▶ **Task prompt**
Please quote exactly the lines below from the line containing "X134751500Y-68867000D01*" to the line containing "X119950000Y-65320000D01*", both lines included, and nothing else.

(Records excerpted from a collection)
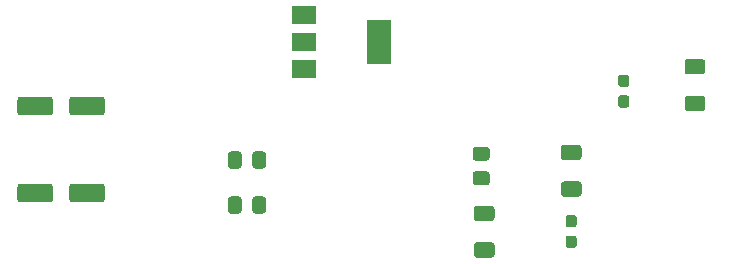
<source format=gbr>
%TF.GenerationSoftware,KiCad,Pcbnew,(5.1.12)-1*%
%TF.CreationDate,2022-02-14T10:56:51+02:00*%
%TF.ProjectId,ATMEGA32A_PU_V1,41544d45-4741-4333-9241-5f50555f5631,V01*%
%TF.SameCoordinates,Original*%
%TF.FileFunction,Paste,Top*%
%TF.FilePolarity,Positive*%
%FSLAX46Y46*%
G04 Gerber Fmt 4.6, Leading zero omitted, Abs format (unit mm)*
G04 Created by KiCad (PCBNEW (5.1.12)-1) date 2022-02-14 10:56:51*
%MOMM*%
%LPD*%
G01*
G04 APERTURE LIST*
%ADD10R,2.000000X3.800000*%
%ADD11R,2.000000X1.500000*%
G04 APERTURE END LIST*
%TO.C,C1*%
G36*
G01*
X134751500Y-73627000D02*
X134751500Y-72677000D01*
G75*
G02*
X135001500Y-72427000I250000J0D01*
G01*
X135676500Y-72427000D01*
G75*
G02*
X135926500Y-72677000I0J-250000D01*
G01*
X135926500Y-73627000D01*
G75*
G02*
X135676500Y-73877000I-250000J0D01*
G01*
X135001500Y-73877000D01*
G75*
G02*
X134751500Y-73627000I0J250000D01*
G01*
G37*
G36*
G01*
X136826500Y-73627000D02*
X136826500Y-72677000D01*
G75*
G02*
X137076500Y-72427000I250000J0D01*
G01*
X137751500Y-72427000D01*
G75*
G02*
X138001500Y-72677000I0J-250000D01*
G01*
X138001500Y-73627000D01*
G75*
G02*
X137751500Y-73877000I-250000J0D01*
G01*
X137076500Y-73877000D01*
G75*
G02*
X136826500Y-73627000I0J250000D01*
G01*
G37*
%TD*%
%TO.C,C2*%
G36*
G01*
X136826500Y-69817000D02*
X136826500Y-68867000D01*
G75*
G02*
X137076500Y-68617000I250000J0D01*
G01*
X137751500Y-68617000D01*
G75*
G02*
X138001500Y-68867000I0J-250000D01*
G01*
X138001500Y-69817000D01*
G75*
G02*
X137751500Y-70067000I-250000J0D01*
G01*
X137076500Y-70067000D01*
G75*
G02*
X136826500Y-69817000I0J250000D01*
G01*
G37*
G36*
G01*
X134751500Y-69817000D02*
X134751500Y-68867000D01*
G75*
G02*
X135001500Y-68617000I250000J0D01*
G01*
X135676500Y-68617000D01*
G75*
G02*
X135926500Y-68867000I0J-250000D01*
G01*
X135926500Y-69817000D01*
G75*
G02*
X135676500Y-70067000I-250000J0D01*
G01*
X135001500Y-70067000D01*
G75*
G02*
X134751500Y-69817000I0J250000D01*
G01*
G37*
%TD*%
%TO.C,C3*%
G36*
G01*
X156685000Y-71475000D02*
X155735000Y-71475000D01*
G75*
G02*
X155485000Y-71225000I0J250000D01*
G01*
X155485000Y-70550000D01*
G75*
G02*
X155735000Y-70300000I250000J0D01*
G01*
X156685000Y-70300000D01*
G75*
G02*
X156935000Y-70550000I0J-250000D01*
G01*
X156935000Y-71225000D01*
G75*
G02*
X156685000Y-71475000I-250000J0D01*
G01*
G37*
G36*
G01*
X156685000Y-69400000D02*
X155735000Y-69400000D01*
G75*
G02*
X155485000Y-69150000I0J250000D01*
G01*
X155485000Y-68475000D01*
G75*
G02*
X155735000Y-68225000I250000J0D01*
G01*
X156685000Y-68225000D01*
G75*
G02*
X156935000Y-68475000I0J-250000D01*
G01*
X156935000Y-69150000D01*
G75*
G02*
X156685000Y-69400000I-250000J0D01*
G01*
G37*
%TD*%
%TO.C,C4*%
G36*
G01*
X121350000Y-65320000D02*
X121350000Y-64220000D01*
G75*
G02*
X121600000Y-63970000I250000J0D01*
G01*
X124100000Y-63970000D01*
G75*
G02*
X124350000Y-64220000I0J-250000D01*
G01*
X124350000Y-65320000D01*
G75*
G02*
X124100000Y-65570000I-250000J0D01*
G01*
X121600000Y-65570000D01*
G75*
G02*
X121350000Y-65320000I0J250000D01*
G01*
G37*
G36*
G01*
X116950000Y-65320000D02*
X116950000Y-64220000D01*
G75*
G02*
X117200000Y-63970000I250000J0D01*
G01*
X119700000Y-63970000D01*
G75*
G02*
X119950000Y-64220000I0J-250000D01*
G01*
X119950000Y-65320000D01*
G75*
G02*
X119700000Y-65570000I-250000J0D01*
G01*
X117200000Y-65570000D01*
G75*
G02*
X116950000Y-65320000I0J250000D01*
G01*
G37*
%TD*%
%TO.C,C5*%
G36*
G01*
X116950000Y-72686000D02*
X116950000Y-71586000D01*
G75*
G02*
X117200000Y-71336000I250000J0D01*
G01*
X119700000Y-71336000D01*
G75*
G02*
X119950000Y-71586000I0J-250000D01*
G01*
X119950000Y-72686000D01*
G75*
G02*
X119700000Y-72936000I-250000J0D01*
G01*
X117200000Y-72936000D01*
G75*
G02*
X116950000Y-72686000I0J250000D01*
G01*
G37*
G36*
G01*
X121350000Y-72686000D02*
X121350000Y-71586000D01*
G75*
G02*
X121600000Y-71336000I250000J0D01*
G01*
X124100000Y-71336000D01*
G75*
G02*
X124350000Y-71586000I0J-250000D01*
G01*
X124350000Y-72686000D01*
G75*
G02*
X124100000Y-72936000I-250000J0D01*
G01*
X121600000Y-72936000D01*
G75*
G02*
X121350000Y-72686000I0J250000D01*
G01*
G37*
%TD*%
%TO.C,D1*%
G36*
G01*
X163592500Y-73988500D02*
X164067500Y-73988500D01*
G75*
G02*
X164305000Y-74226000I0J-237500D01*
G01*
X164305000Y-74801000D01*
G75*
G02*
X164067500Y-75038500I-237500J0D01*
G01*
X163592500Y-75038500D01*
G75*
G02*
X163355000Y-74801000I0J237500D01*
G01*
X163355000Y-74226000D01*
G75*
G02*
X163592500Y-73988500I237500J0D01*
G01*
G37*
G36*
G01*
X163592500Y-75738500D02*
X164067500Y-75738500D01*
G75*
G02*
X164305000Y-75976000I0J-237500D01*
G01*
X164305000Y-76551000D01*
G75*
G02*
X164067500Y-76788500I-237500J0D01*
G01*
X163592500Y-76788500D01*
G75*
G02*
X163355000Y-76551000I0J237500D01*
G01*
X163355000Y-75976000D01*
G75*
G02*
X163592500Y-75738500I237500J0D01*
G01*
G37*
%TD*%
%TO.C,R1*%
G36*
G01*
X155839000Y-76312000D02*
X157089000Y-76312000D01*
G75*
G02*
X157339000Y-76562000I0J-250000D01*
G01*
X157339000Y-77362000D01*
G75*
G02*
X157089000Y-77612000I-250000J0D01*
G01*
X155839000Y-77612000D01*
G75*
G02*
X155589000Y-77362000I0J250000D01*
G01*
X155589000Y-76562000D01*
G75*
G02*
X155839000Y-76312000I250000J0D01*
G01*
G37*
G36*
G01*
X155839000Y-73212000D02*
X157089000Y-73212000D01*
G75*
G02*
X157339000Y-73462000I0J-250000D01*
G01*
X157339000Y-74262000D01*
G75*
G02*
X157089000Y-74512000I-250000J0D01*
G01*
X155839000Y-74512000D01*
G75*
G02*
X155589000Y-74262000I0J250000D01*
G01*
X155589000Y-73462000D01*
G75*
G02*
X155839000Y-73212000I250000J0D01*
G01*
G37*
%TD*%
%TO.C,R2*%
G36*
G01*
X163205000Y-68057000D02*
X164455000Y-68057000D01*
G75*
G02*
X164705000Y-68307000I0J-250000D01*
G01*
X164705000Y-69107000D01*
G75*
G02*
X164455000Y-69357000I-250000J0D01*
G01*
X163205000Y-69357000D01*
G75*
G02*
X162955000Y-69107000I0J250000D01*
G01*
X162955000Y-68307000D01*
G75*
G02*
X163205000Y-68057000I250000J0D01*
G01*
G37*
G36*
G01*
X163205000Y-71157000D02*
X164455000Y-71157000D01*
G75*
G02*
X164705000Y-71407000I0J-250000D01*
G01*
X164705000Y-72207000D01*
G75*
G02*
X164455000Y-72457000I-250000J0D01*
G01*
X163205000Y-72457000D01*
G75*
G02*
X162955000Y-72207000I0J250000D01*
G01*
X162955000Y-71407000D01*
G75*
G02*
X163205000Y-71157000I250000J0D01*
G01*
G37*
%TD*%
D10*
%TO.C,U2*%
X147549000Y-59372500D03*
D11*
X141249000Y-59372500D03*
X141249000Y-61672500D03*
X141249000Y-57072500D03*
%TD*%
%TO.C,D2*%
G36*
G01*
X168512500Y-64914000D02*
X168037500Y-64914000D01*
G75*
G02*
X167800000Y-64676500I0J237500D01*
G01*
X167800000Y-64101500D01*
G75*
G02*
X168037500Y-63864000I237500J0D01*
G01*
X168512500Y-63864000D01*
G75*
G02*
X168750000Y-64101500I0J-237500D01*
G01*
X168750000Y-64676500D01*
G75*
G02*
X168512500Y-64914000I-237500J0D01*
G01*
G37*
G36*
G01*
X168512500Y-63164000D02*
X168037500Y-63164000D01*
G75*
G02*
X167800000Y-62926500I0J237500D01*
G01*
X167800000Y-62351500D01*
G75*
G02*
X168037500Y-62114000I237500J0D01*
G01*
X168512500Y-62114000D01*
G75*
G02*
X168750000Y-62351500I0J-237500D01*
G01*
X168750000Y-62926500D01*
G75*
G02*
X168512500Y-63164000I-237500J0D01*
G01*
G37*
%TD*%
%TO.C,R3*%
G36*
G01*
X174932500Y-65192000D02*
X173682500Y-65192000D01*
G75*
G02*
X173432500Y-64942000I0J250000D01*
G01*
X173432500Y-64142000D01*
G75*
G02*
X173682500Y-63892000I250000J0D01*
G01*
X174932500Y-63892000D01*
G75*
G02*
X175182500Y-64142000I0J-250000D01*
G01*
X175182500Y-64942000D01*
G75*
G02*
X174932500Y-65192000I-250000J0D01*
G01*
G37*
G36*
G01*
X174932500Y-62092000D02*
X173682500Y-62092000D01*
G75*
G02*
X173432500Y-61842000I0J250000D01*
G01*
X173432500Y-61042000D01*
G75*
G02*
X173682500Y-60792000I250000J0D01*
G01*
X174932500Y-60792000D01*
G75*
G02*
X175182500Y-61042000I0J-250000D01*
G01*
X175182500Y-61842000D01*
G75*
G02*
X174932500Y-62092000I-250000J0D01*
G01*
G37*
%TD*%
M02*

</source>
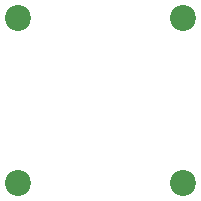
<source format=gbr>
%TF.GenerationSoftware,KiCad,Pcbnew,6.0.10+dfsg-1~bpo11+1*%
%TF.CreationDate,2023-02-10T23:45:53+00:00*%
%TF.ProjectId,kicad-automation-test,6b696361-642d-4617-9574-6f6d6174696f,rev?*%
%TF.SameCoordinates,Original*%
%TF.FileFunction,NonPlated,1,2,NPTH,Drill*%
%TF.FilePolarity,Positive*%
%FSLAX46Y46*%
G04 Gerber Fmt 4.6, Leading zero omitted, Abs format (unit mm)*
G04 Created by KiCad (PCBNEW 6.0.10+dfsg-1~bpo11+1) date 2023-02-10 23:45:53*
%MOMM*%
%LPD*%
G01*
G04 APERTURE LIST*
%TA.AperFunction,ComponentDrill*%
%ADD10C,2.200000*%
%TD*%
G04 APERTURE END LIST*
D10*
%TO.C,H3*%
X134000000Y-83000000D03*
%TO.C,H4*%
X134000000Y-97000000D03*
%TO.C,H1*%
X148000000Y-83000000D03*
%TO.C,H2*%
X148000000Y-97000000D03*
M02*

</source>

▶ **Answer to the exercise**
X134751500Y-68867000D01*
G75*
G02*
X135001500Y-68617000I250000J0D01*
G01*
X135676500Y-68617000D01*
G75*
G02*
X135926500Y-68867000I0J-250000D01*
G01*
X135926500Y-69817000D01*
G75*
G02*
X135676500Y-70067000I-250000J0D01*
G01*
X135001500Y-70067000D01*
G75*
G02*
X134751500Y-69817000I0J250000D01*
G01*
G37*
%TD*%
%TO.C,C3*%
G36*
G01*
X156685000Y-71475000D02*
X155735000Y-71475000D01*
G75*
G02*
X155485000Y-71225000I0J250000D01*
G01*
X155485000Y-70550000D01*
G75*
G02*
X155735000Y-70300000I250000J0D01*
G01*
X156685000Y-70300000D01*
G75*
G02*
X156935000Y-70550000I0J-250000D01*
G01*
X156935000Y-71225000D01*
G75*
G02*
X156685000Y-71475000I-250000J0D01*
G01*
G37*
G36*
G01*
X156685000Y-69400000D02*
X155735000Y-69400000D01*
G75*
G02*
X155485000Y-69150000I0J250000D01*
G01*
X155485000Y-68475000D01*
G75*
G02*
X155735000Y-68225000I250000J0D01*
G01*
X156685000Y-68225000D01*
G75*
G02*
X156935000Y-68475000I0J-250000D01*
G01*
X156935000Y-69150000D01*
G75*
G02*
X156685000Y-69400000I-250000J0D01*
G01*
G37*
%TD*%
%TO.C,C4*%
G36*
G01*
X121350000Y-65320000D02*
X121350000Y-64220000D01*
G75*
G02*
X121600000Y-63970000I250000J0D01*
G01*
X124100000Y-63970000D01*
G75*
G02*
X124350000Y-64220000I0J-250000D01*
G01*
X124350000Y-65320000D01*
G75*
G02*
X124100000Y-65570000I-250000J0D01*
G01*
X121600000Y-65570000D01*
G75*
G02*
X121350000Y-65320000I0J250000D01*
G01*
G37*
G36*
G01*
X116950000Y-65320000D02*
X116950000Y-64220000D01*
G75*
G02*
X117200000Y-63970000I250000J0D01*
G01*
X119700000Y-63970000D01*
G75*
G02*
X119950000Y-64220000I0J-250000D01*
G01*
X119950000Y-65320000D01*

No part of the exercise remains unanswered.